For this reason he sees Black Lives Matter as a wake-up call. “It forces us to face the fact that discrimination and racism are closer to home than you think. Our message to the outside world is clear: discrimination is not allowed, this is anchored in our constitution. But the Executive Board’s call for reflection is expressly directed at our internal community, to our staff and students. Let us seize this as an opportunity to talk about how we deal with racism as a university and what problems we encounter in our thinking and our actions.” Prejudices, for example, are something we all hold. “Things you are not familiar with from your own culture can create feelings of insecurity that lead to caution or reserve. We need to be aware that this can easily result in discrimination and racism. It’s not enough to say that this is not allowed, it’s about adjusting our behaviour and becoming aware of our own prejudices.”

So how should we tackle it? “That is something we are struggling with”, admits Mudde. “As executive board members, you can call us to account on this, and we can draw up procedures and appoint confidential advisors.

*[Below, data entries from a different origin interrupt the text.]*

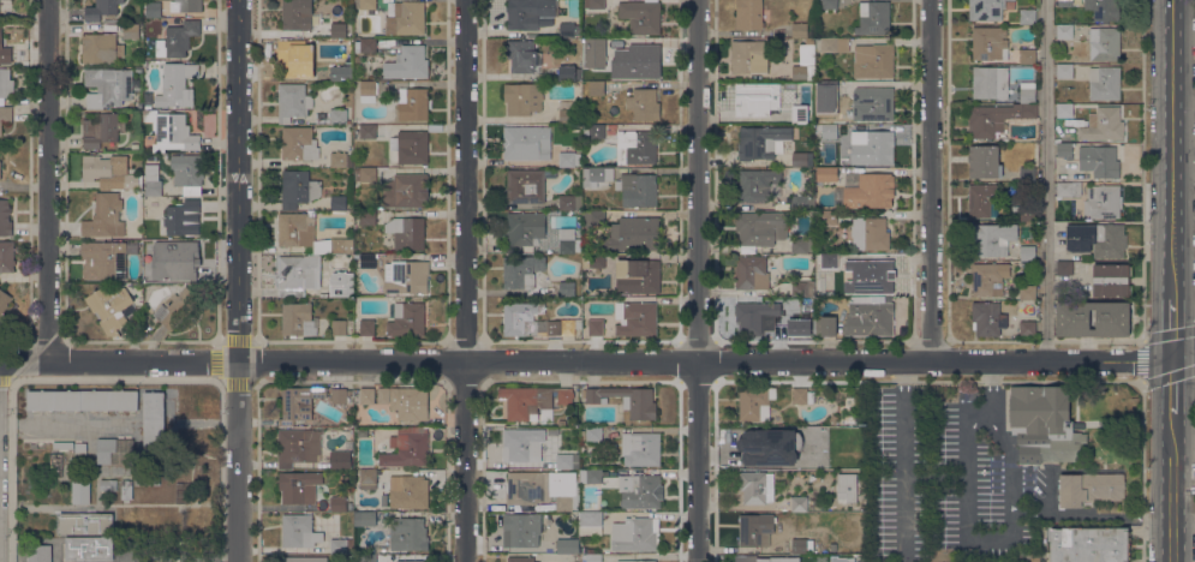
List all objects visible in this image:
building: (1062, 2)
building: (365, 4)
building: (593, 4)
building: (828, 4)
building: (189, 6)
building: (102, 9)
building: (988, 9)
building: (1103, 9)
building: (152, 10)
building: (529, 13)
building: (298, 15)
building: (751, 15)
building: (641, 16)
building: (1027, 16)
building: (405, 18)
building: (873, 18)
building: (111, 21)
building: (338, 30)
building: (569, 30)
building: (799, 30)
building: (1064, 31)
building: (130, 32)
building: (180, 37)
building: (809, 40)
building: (989, 43)
building: (1104, 43)
building: (834, 44)
building: (368, 45)
building: (596, 45)
building: (357, 46)
building: (100, 48)
building: (160, 48)
building: (4, 52)
building: (523, 56)
building: (1027, 56)
building: (750, 57)
building: (293, 59)
building: (873, 61)
building: (635, 63)
building: (407, 64)
building: (804, 64)
building: (1064, 71)
building: (569, 72)
building: (338, 73)
building: (359, 75)
building: (6, 83)
building: (990, 83)
building: (1104, 83)
building: (810, 84)
building: (177, 85)
building: (108, 86)
building: (832, 87)
building: (596, 88)
building: (367, 91)
building: (1027, 91)
building: (523, 98)
building: (756, 99)
building: (291, 102)
building: (644, 104)
building: (873, 104)
building: (414, 105)
building: (826, 111)
building: (1064, 111)
building: (567, 112)
building: (5, 114)
building: (338, 116)
building: (799, 116)
building: (996, 118)
building: (1103, 125)
building: (101, 129)
building: (174, 130)
building: (373, 131)
building: (593, 131)
building: (829, 131)
building: (517, 141)
building: (762, 142)
building: (299, 144)
building: (639, 146)
building: (134, 147)
building: (412, 147)
building: (876, 148)
road: (1174, 148)
building: (1065, 150)
building: (569, 156)
building: (337, 159)
building: (799, 159)
building: (1099, 161)
building: (984, 162)
building: (95, 168)
building: (0, 169)
building: (368, 172)
building: (187, 173)
building: (826, 174)
building: (1027, 174)
building: (597, 175)
building: (1075, 177)
road: (49, 180)
building: (131, 180)
road: (929, 180)
road: (1045, 180)
building: (152, 184)
building: (757, 185)
building: (526, 186)
building: (298, 188)
building: (1068, 189)
building: (406, 190)
building: (637, 190)
building: (870, 191)
building: (982, 200)
building: (1103, 201)
building: (338, 202)
building: (570, 202)
building: (802, 202)
building: (1027, 213)
building: (105, 216)
building: (180, 216)
building: (368, 217)
building: (5, 218)
building: (828, 218)
building: (592, 219)
building: (761, 228)
building: (296, 229)
building: (523, 230)
building: (840, 231)
building: (407, 232)
building: (869, 233)
building: (634, 234)
building: (995, 239)
building: (1095, 239)
building: (568, 240)
building: (341, 245)
building: (802, 245)
building: (1027, 253)
building: (7, 257)
building: (106, 258)
building: (367, 260)
building: (834, 260)
building: (176, 261)
building: (594, 261)
building: (1064, 268)
building: (524, 272)
building: (751, 272)
building: (298, 273)
building: (639, 276)
building: (406, 277)
building: (873, 277)
building: (989, 279)
road: (237, 280)
building: (1111, 280)
road: (464, 281)
road: (691, 281)
building: (341, 284)
building: (567, 288)
building: (801, 288)
building: (1027, 292)
building: (4, 300)
building: (110, 308)
building: (175, 308)
building: (521, 318)
building: (636, 318)
building: (756, 318)
building: (867, 318)
building: (298, 319)
building: (406, 319)
building: (988, 319)
building: (1112, 322)
building: (366, 326)
building: (826, 326)
building: (338, 327)
building: (562, 327)
building: (595, 327)
building: (800, 327)
building: (1027, 327)
road: (1173, 329)
building: (137, 330)
building: (609, 331)
road: (598, 361)
road: (1173, 386)
building: (340, 395)
building: (367, 395)
building: (802, 396)
building: (81, 399)
building: (626, 400)
building: (534, 402)
building: (298, 403)
building: (410, 403)
building: (755, 403)
building: (1039, 408)
building: (153, 418)
building: (833, 418)
building: (849, 419)
building: (562, 423)
road: (62, 424)
building: (593, 434)
building: (756, 442)
building: (522, 444)
building: (1033, 444)
building: (63, 445)
building: (298, 446)
building: (80, 448)
building: (407, 448)
building: (640, 448)
building: (1071, 448)
building: (115, 450)
building: (1028, 458)
building: (340, 459)
building: (563, 461)
building: (799, 461)
road: (1173, 464)
building: (55, 465)
building: (151, 475)
building: (593, 476)
parking lot: (946, 478)
road: (946, 478)
building: (367, 479)
building: (108, 484)
building: (299, 486)
building: (753, 487)
building: (1089, 488)
building: (126, 489)
building: (81, 492)
building: (408, 492)
building: (537, 492)
building: (641, 492)
building: (799, 503)
building: (338, 504)
road: (1045, 512)
building: (364, 519)
building: (591, 522)
building: (85, 523)
building: (521, 529)
building: (755, 529)
building: (299, 530)
building: (408, 533)
building: (634, 534)
road: (1174, 539)
road: (973, 543)
building: (1089, 544)
building: (341, 546)
building: (560, 546)
building: (802, 546)
building: (832, 547)
building: (89, 548)
building: (1034, 552)
building: (39, 553)
building: (590, 556)
building: (367, 558)
building: (750, 558)
building: (840, 558)
building: (303, 559)
building: (520, 559)
building: (1034, 559)
building: (413, 561)
building: (640, 561)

And we do all these things, but that doesn’t eliminate the problem. As an institute we also need to carry out an active policy of equal opportunities, for example using grants or Fellowships. But racism is not just a matter for the governors, it is something we need to fight together as a community. We all need to look in the mirror and reflect on how we intend to do this.”

Begin at the gate
Particularly in the upper echelons, TU Delft is a predominantly white organisation. “I took my degree in the 1970s; back then you hardly saw any people of colour at the university, so it’s hardly surprising that all the governors here now are white. There’s no getting away from that, but looking back in accusation is not productive”, feels Mudde. “To make sure things are different for future generations of university governors we need to act now, beginning at the gate. After all, it’s a bit strange that we are situated between two very multicultural cities yet this is so little reflected in our student intake. We, the executive board, feel that this is a task for us, because we should be here for all students.”

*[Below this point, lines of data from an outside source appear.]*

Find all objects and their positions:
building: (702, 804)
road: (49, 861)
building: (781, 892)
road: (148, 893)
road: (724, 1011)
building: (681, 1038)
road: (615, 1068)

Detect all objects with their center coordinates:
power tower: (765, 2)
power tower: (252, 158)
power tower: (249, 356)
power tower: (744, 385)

The way our education is organised means there are many selection points from a young age. Mudde: “These put children from higher social circles at an enormous advantage. I am looking for students who have talent and interests, full stop. Minority students from Rotterdam-Zuid, for example, have had to surmount so many obstacles along the way before applying at TU Delft that they don’t even make it to the gate.” So the selection process that is meant to ensure pupils and students find the place in our education system where they can develop to the best of their ability, inadvertently reinforces selection along social and ethnic lines. “How can we help these groups? At TU Delft we have not yet found an answer to this, and as a consequence we do not see a reflection of society in our student population. We have a lot of ground to make up here. Our own selection for admission probably suffers just as much from implicit biases: how can we recognise these and what can and must we do about it? We don’t have a ready-made answer to these questions either.”

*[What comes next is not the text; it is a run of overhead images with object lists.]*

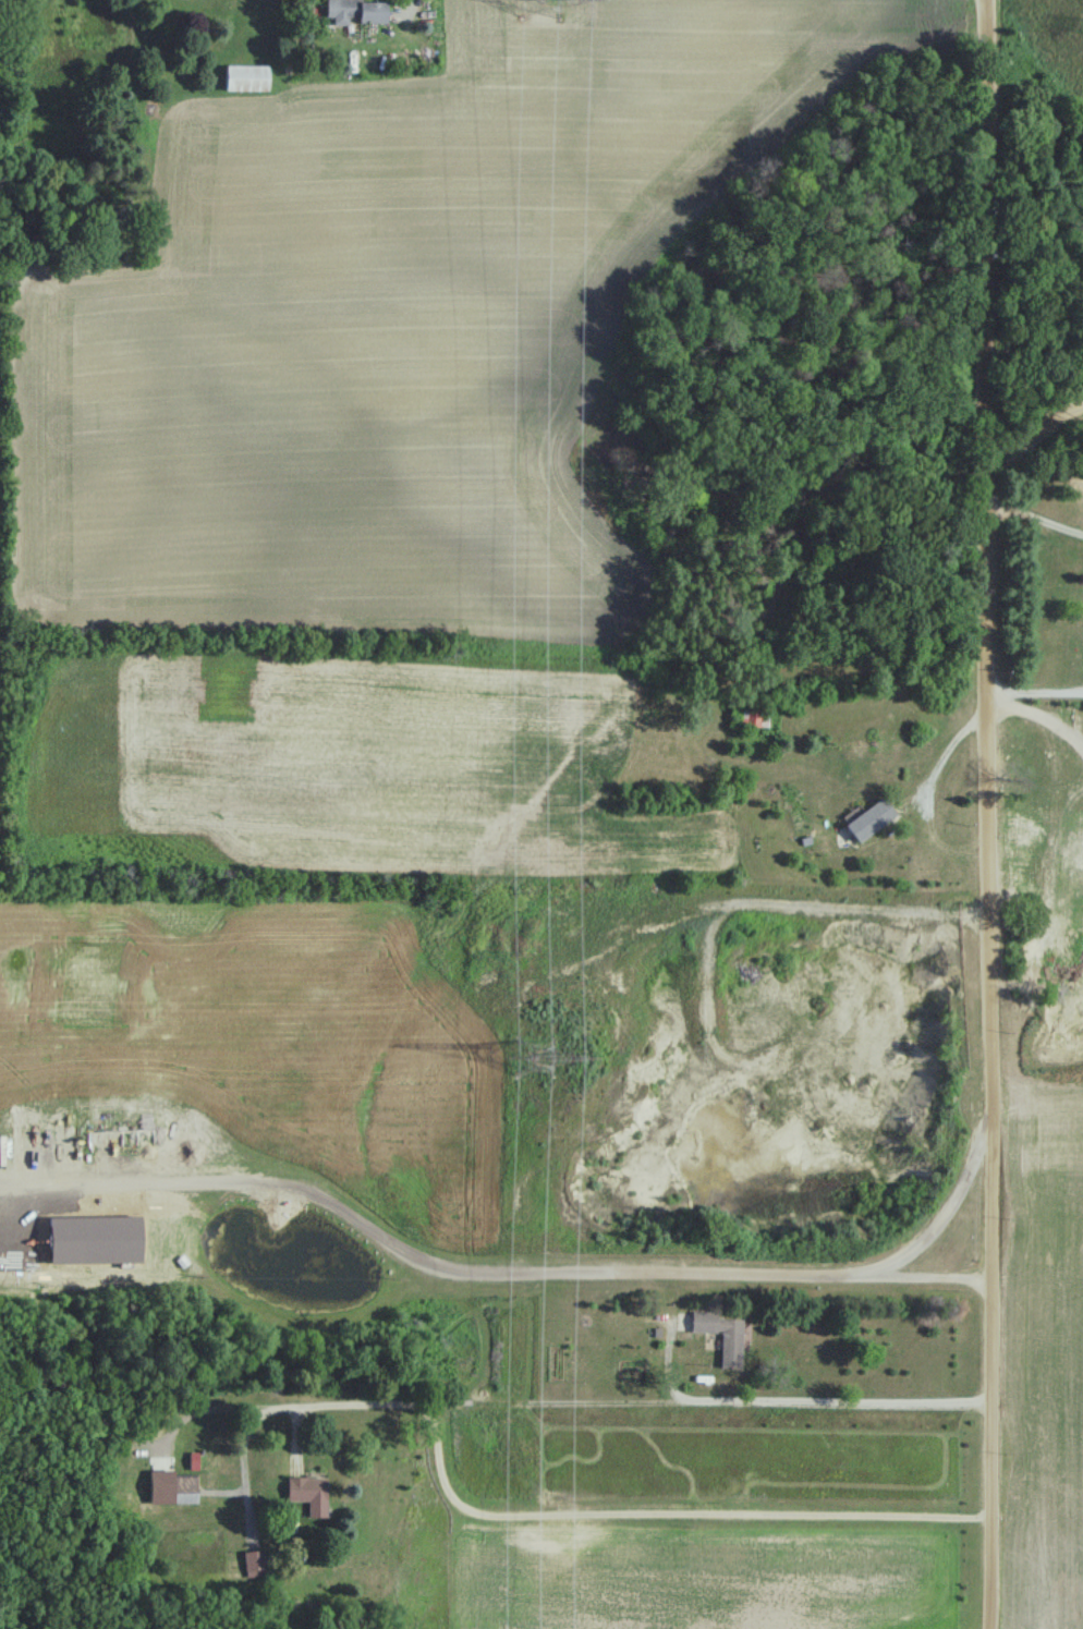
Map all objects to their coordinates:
building: (357, 10)
building: (249, 77)
road: (1036, 404)
road: (1036, 516)
road: (1037, 680)
road: (906, 783)
road: (993, 814)
building: (871, 818)
power tower: (538, 1054)
building: (107, 1138)
road: (946, 1208)
road: (485, 1272)
building: (724, 1333)
road: (197, 1408)
building: (185, 1487)
building: (306, 1489)
road: (545, 1516)
building: (252, 1559)

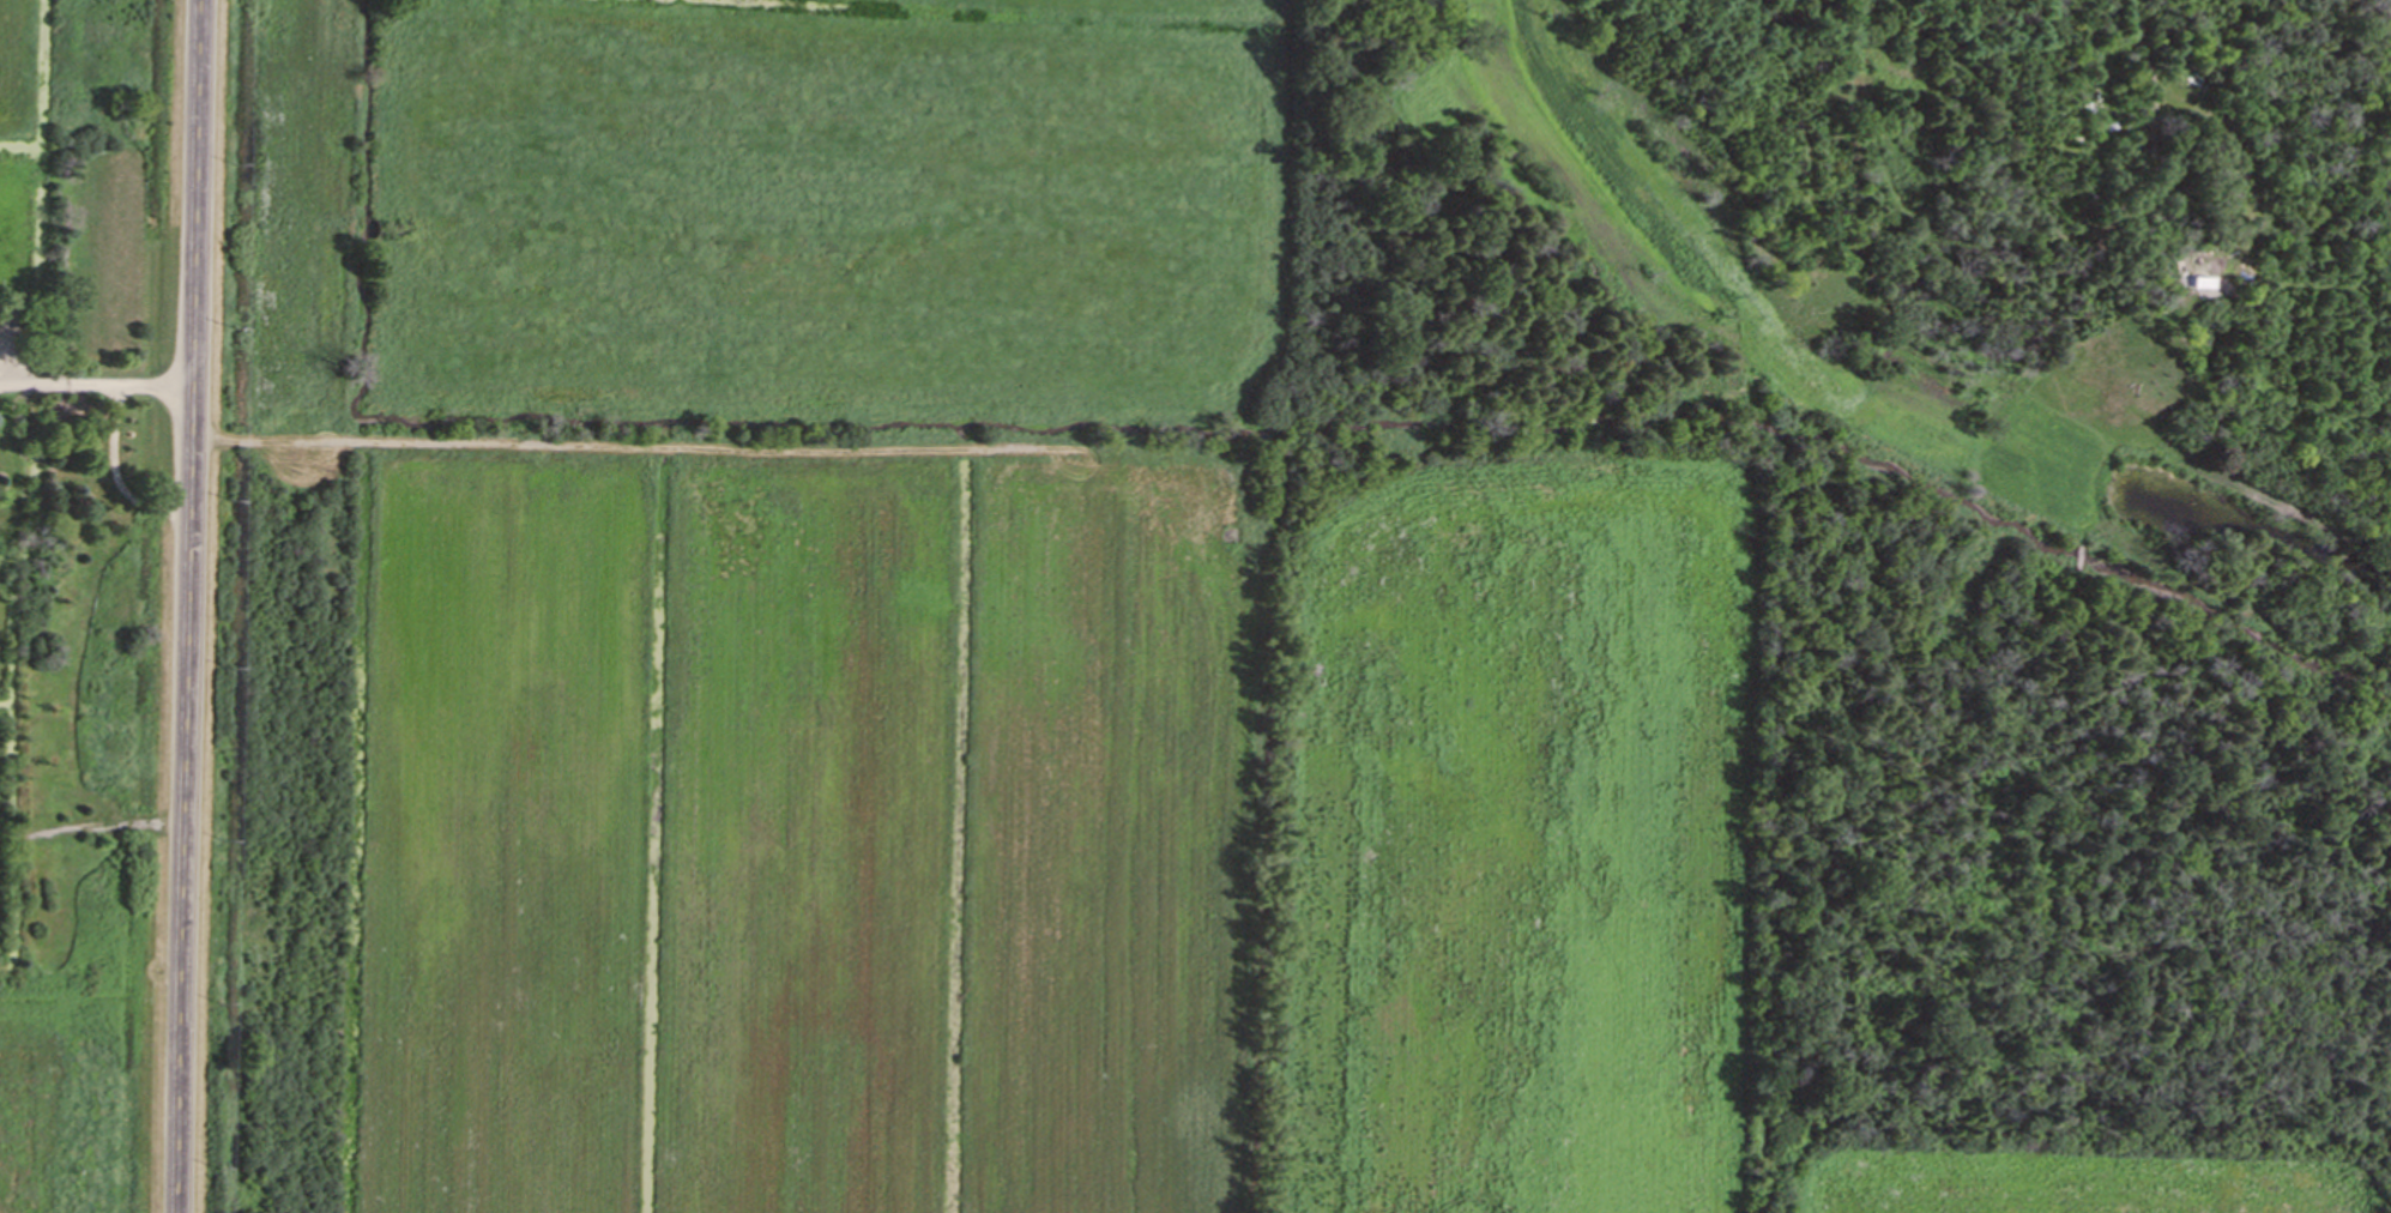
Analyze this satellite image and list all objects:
road: (2138, 39)
building: (2193, 79)
road: (113, 440)
road: (187, 606)
crop: (815, 823)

According to Mudde, the way forward is to be found in dialogue. “A dialogue that begins with looking in the mirror. What prejudices do I hold? Even just acknowledging that these prejudices exist is a step in the right direction. Let us firmly seize this opportunity to help this dialogue progress further.” This is a task for the entire TU Delft community, led by the TU Delft Diversity Office. On 19 June, Mudde will make a start by engaging the African students in a discussion, because the last thing we need is for this to remain a cosy chat between white university governors. “Only by entering into discussion with the entire community can we find out where and how things can and must change.”